Giorgia Meloni, parlaci di Firenze e Crotone

Siamo alle solite: quando è in evidente difficoltà (e negli ultimi giorni lo è stata spesso, visti i fatti di Firenze e di Crotone), Giorgia Meloni si limita semplicemente a spostare l’attenzione. È una prassi ormai vecchia, ma funziona sempre: indirizzare lo sguardo della gente verso un (finto) pericolo e insabbiare fatti reali e drammatici, come il pestaggio per mano di sei ragazzi di Azione studentesca a Firenze o il naufragio a Cutro.

Per deviare l’attenzione delle persone, Meloni usa sempre tre temi: la genitorialità, la cosiddetta teoria gender e, infine, i fatti (sempreverdi) legati alla sua infanzia, all’assenza di suo padre e alla mancanza che prova tuttora. Se fossero chiacchiere da bar, andrebbero pure bene: del resto, in un contesto informale, ognuno è libero di esprimersi come crede e di fare sfoggio persino della propria ignoranza. Ma Giorgia Meloni è il presidente del Consiglio. E quello che ha detto, l’ha detto su Grazia, un settimanale letto da migliaia di persone.

Giorgia Meloni e quello che è «il massimo per un bambino»

Ma veniamo alle sue parole: Meloni ha detto che non conosce nessuno che rinuncerebbe a uno dei propri genitori o che sceglierebbe di essere cresciuto dal solo padre o dalla sola madre. Innanzitutto, occorre che qualcuno le spieghi che la sua esperienza diretta non è e non può in alcun modo essere metro di misura per stabilire cosa sia il meglio per un bambino. Il fatto che lei non conosca nessuno che rinuncerebbe a uno dei propri genitori non prova nulla. È, appunto, una sua verità. Sua, e di nessun altro.

Poi ha aggiunto che il massimo per un bambino è avere mamma e papà. E qui veniamo al punto: ha spostato l’attenzione sugli omosessuali che “pretendono” egoisticamente di diventare genitori. Tocca spiegare a Meloni una cosa ovvia, che – a quanto pare – per lei non è ovvia affatto: il massimo per un bambino non è avere mamma e papà, perché un padre e una madre non sono garanzia di affetto, presenza e stabilità. I bambini hanno bisogno di essere amati, protetti e rispettati da un papà e una mamma, due papà, due mamme, il solo papà o la sola mamma. Non è il sesso né la sessualità del genitore a determinarne l’idoneità.

Giorgia Meloni, la minaccia gender e l’abbandono del padre

Poi, immancabili come sempre, le frasi transfobiche per screditare la cosiddetta “teoria gender” di cui ho parlato prima.
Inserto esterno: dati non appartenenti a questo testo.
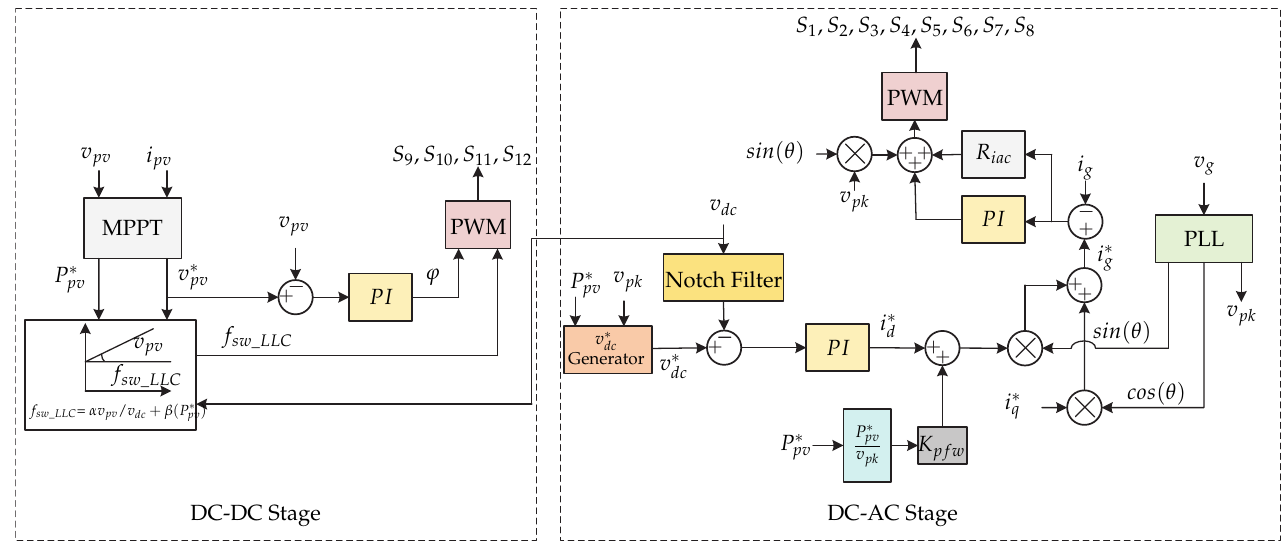
Figure 27. Control strategy proposed in [64].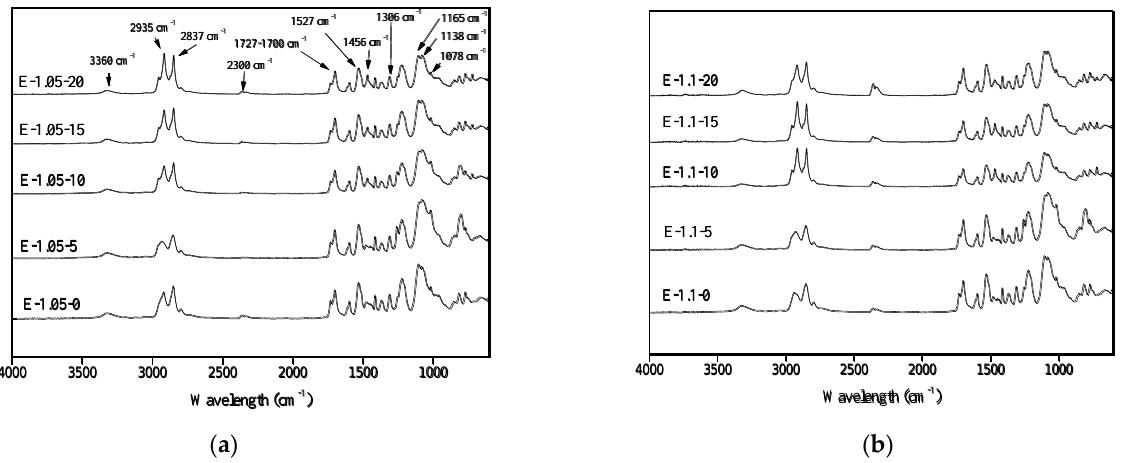
Figure 1. Appearance of the synthesized elastomers with different [NCO]/[OH] and mSD-(LDPE · EVA-RT27) contents.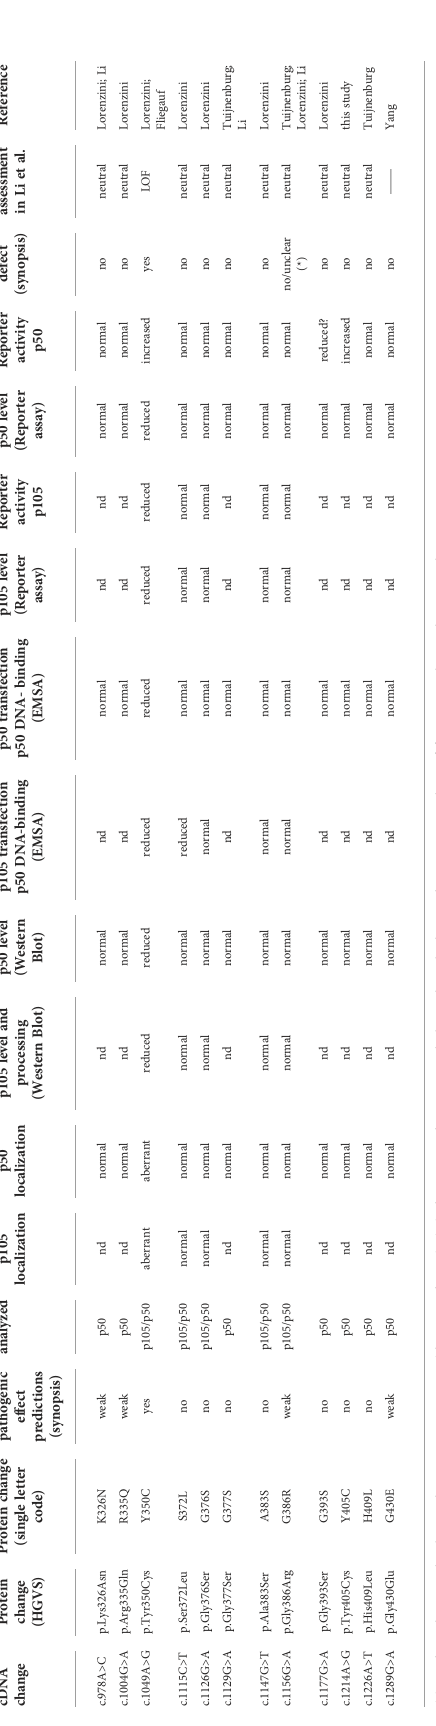
Cells were seeded onto collagenized glass coverslips in 24- well plates and transfected with the indicated constructs. Cells were fi xed with 4% paraformaldehyde (PFA), nuclei were stained with Hoechst 33342 (Sigma/Merck, Darmstadt Germany) and coverslips were mounted onto glass slides. Microscopic photographs were taken using a Zeiss Axio Observer (Carl Zeiss, Jena, Germany) equipped with a 40x/ 0.75 objective and processed with ZEN-blue software.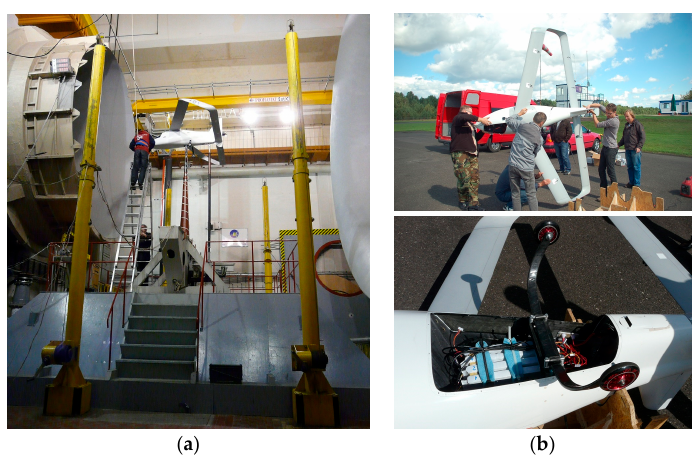
Figure 7. ( a ) Replacement of the batteries in the wind tunnel; and ( b ) replacement of the batteries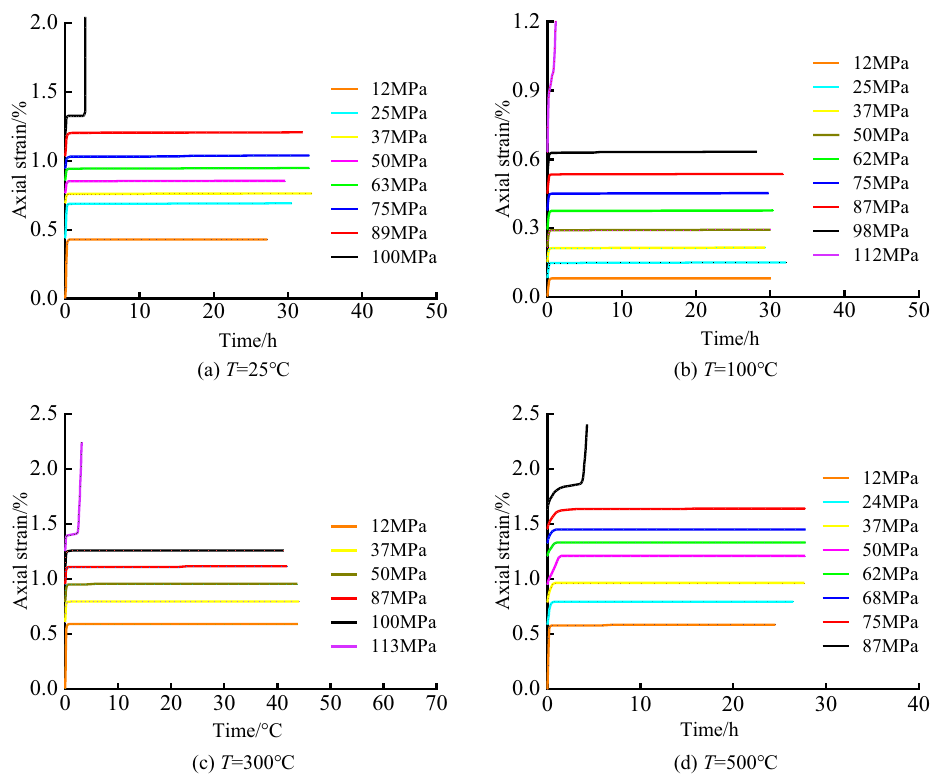
Figure 1. Triaxial compression creep curves of limestone under different temperature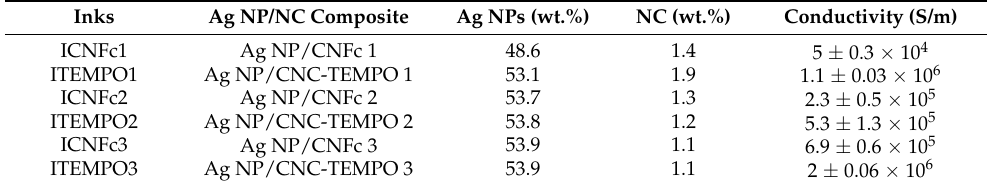
Table 3. Prepared inks’ solid composition and their electrical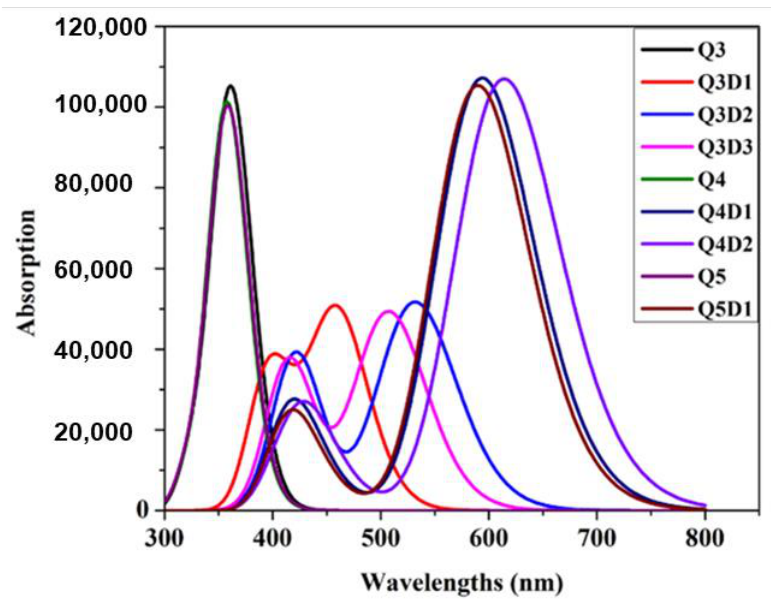
Figure 4 . Simulated absorption spectra of studied compounds. Figure 4. Simulated absorption spectra of studied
Oggi si rivendica il diritto unilaterale di proclamarsi donna al di là di qualsiasi percorso, chirurgico, farmacologico e anche amministrativo. Maschile e femminile sono radicati nei corpi ed è un dato incontrovertibile. Tutto questo andrà a discapito delle donne e nel frattempo si lavora a cancellarne il corpo, l’essenza, la differenza. Le donne sono le prime vittime dell’ideologia gender.

Qualcuno le dica che sentirsi donna, al di là di qualsiasi percorso, non è ideologia e non rappresenta alcuna minaccia. É la semplice libertà di esprimere se stessi al di là del proprio sesso biologico: non arreca alcun danno a nessuno, specialmente alle donne.

Infine, l’onnipresente racconto personale, caritatevole, lacrimoso, struggente: il padre che l’ha abbandonata e che oggi le manca più che mai. Come sempre, utilizza le proprie esperienze personali per legittimare il proprio pensiero. Il fatto che lei sia stata abbandonata da un padre che non l’ha voluta, in che modo legittima il fatto che per un figlio il massimo sia avere mamma e papà? Qual è il nesso che lega il suo trauma personale (evidentemente mai superato) con il discorso sulla famiglia? Che c’entra, nello specifico, con la famiglia omogenitoriale, in cui – di fatto – ci sono entrambi i genitori? A stabilire quale sia «il massimo per i figli» non può essere il vissuto di Giorgia Meloni.

Il vero pericolo che corrono le donne non è l’inesistente teoria gender, ma una politica antiabortista e antifemminista. Il vero pericolo che corrono i bambini non è avere genitori omosessuali, ma irrisolti e incapaci di accogliere la diversità, quando – per diversità  si intende semplicemente ciò che non somiglia loro.